#### Alıntı metin:
1 Mayıs'ta Dünya seyahati hayaliyle İstanbul'dan çıkarak başladığımız yeni hayatımıza verdiğiniz desteğe teşekkür etmek için sizlere yazmak istedim. Yaptığınız röportaj sayesinde birçok yeni denizci ile tanıştık, çoğaldık ve pek mutlu olduk.
Biz yaklaşık 15 yıldır bu hayalin peşinde koşuyoruz. Genelde lokomotif Sencer. Ben hayli arkadan izliyorum ama son zamanlarda bendeki gitme isteği de o kadar ağır bastı ki sanki rolleri değiştik biraz. Son iki yıldır yaşananlar, en çok nefes alabildiğim yeri teknemiz SAL yaptı. Aslında son yirmi yıldır yaşananlar demek lazım ama bu iki yıl artık bardak taştı. Bence bir insanın en güzel yaşları olan ellili yaşlara ulaşmış olma lüksü de özgürleştirdi bizi aslında. Çocuklar yeterince büyüdü, zamanında ömürlük de çalıştık, yetti gari..

#### Kaynak malzeme:
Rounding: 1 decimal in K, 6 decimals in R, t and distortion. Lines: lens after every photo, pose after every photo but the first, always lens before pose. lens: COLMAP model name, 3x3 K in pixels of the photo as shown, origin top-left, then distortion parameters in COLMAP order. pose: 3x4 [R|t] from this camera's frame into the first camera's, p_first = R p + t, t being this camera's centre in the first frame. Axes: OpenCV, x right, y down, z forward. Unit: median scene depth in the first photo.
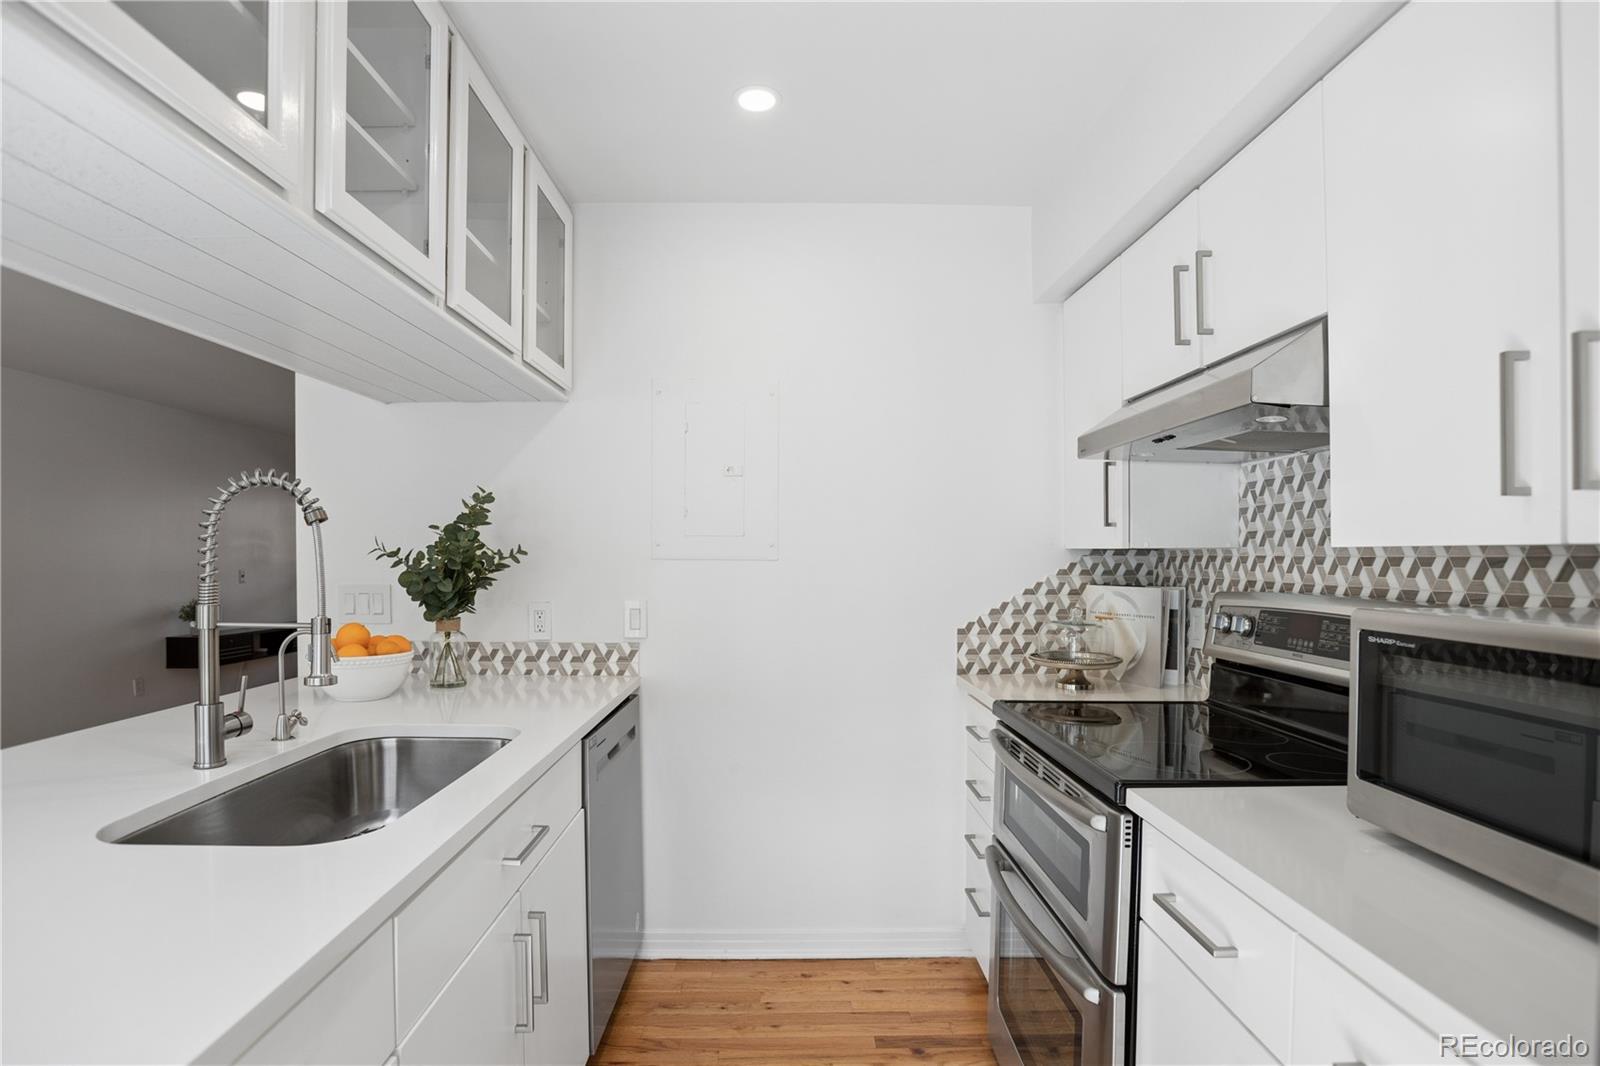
lens RADIAL K [[775.4, 0, 800.0], [0, 775.4, 533.0], [0, 0, 1]] dist [-0.022706, -0.000013]
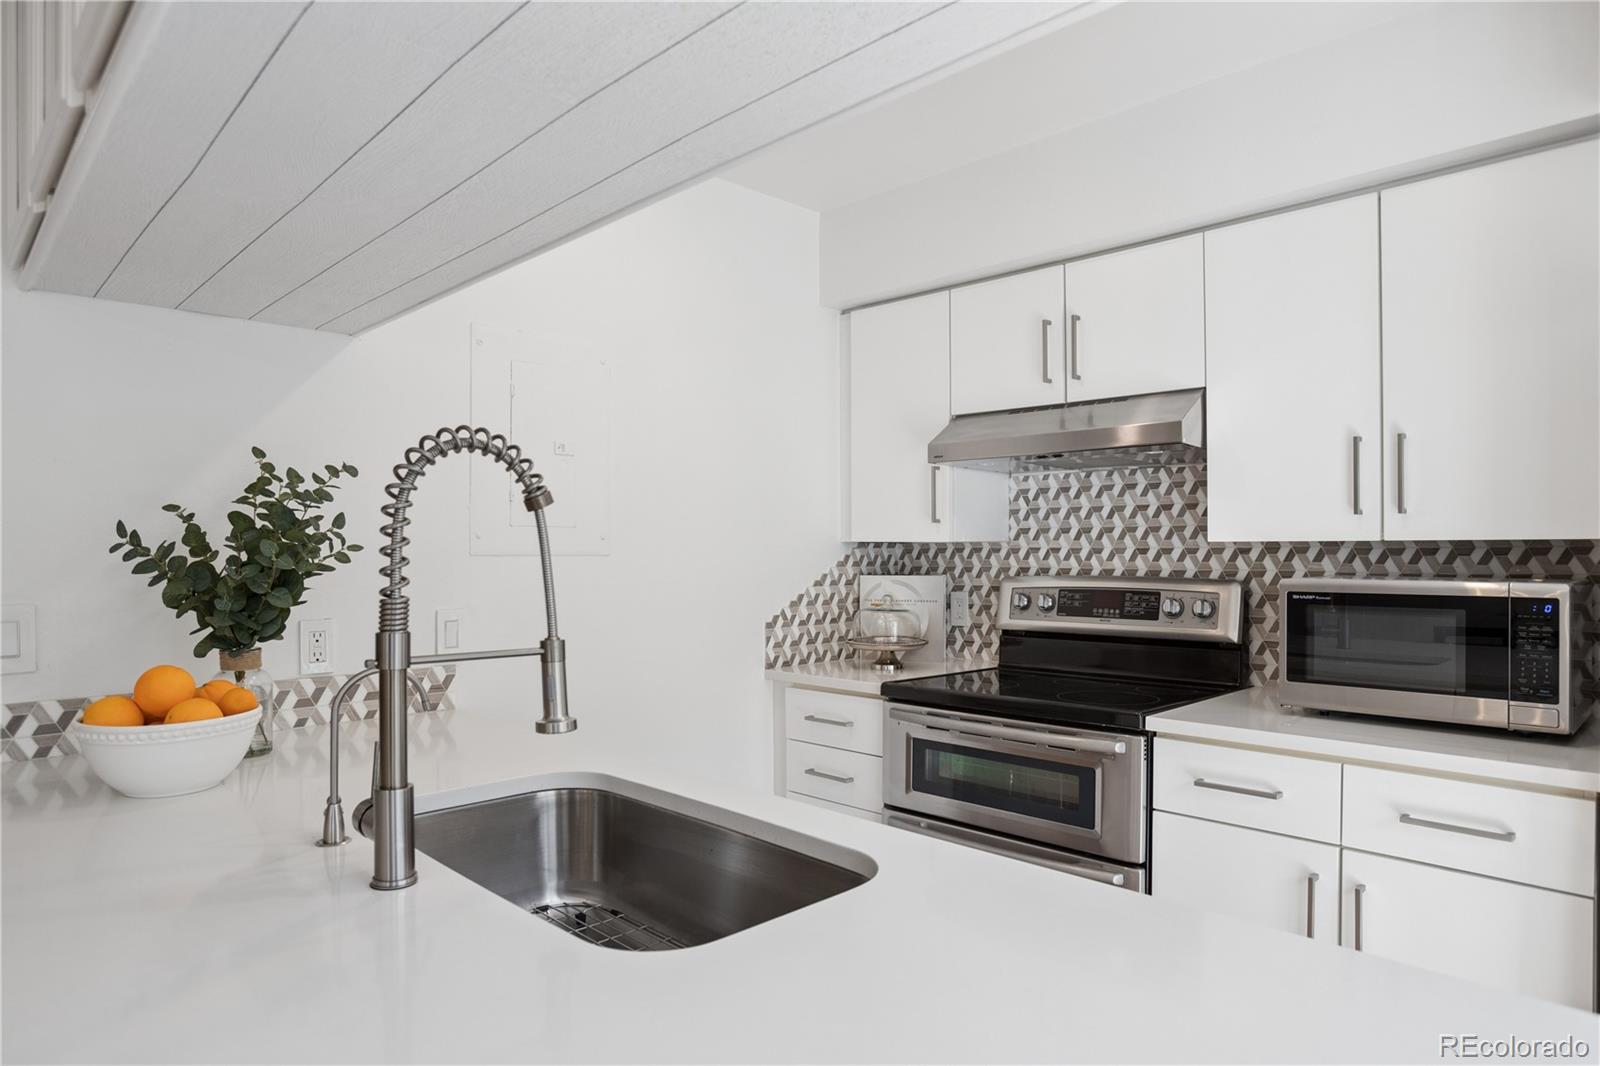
lens RADIAL K [[947.5, 0, 800.0], [0, 947.5, 533.0], [0, 0, 1]] dist [0.004114, 0.000436]
pose [[0.734468, 0.006207, 0.678615, -0.665166], [-0.014761, 0.999868, 0.006829, 0.000340], [-0.678482, -0.015033, 0.734463, 0.096692]]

#### Yapılacaklar:
(a) Alıntı metne göre şu soruları cevaplayın:
(i) Yeni hayata hangi gün ve hangi şehirden çıkılarak başlanmış?
(ii) Teknenin adı ne?
(iii) Bu hayalin peşinde yaklaşık kaç yıldır koşuluyor?
(b) Alıntı metni iki cümleyle özetleyin.
(c) Alıntı metinden, "Biz yaklaşık 15" sözlerini içeren yerle açılıp "çalıştık, yetti gari.." sözleriyle kapanan bölümü olduğu gibi çıkarın.

#### Çözülen görevler:
(a)
(i) 1 Mayıs'ta, İstanbul'dan.
(ii) SAL.
(iii) Yaklaşık 15 yıldır.

(b) Yazar, 1 Mayıs'ta dünya seyahati hayaliyle İstanbul'dan çıkarak başladıkları yeni hayata verilen destek için teşekkür ediyor ve yapılan röportaj sayesinde birçok yeni denizciyle tanıştıklarını söylüyor. Yaklaşık 15 yıldır bu hayalin peşinde olduklarını, son iki yılda yaşananların tekneleri SAL'ı en çok nefes alabildiği yer yaptığını, ellili yaşlara ulaşmanın ve çocukların yeterince büyümesinin de onları özgürleştirdiğini anlatıyor.

(c)
Biz yaklaşık 15 yıldır bu hayalin peşinde koşuyoruz. Genelde lokomotif Sencer. Ben hayli arkadan izliyorum ama son zamanlarda bendeki gitme isteği de o kadar ağır bastı ki sanki rolleri değiştik biraz. Son iki yıldır yaşananlar, en çok nefes alabildiğim yeri teknemiz SAL yaptı. Aslında son yirmi yıldır yaşananlar demek lazım ama bu iki yıl artık bardak taştı. Bence bir insanın en güzel yaşları olan ellili yaşlara ulaşmış olma lüksü de özgürleştirdi bizi aslında. Çocuklar yeterince büyüdü, zamanında ömürlük de çalıştık, yetti gari..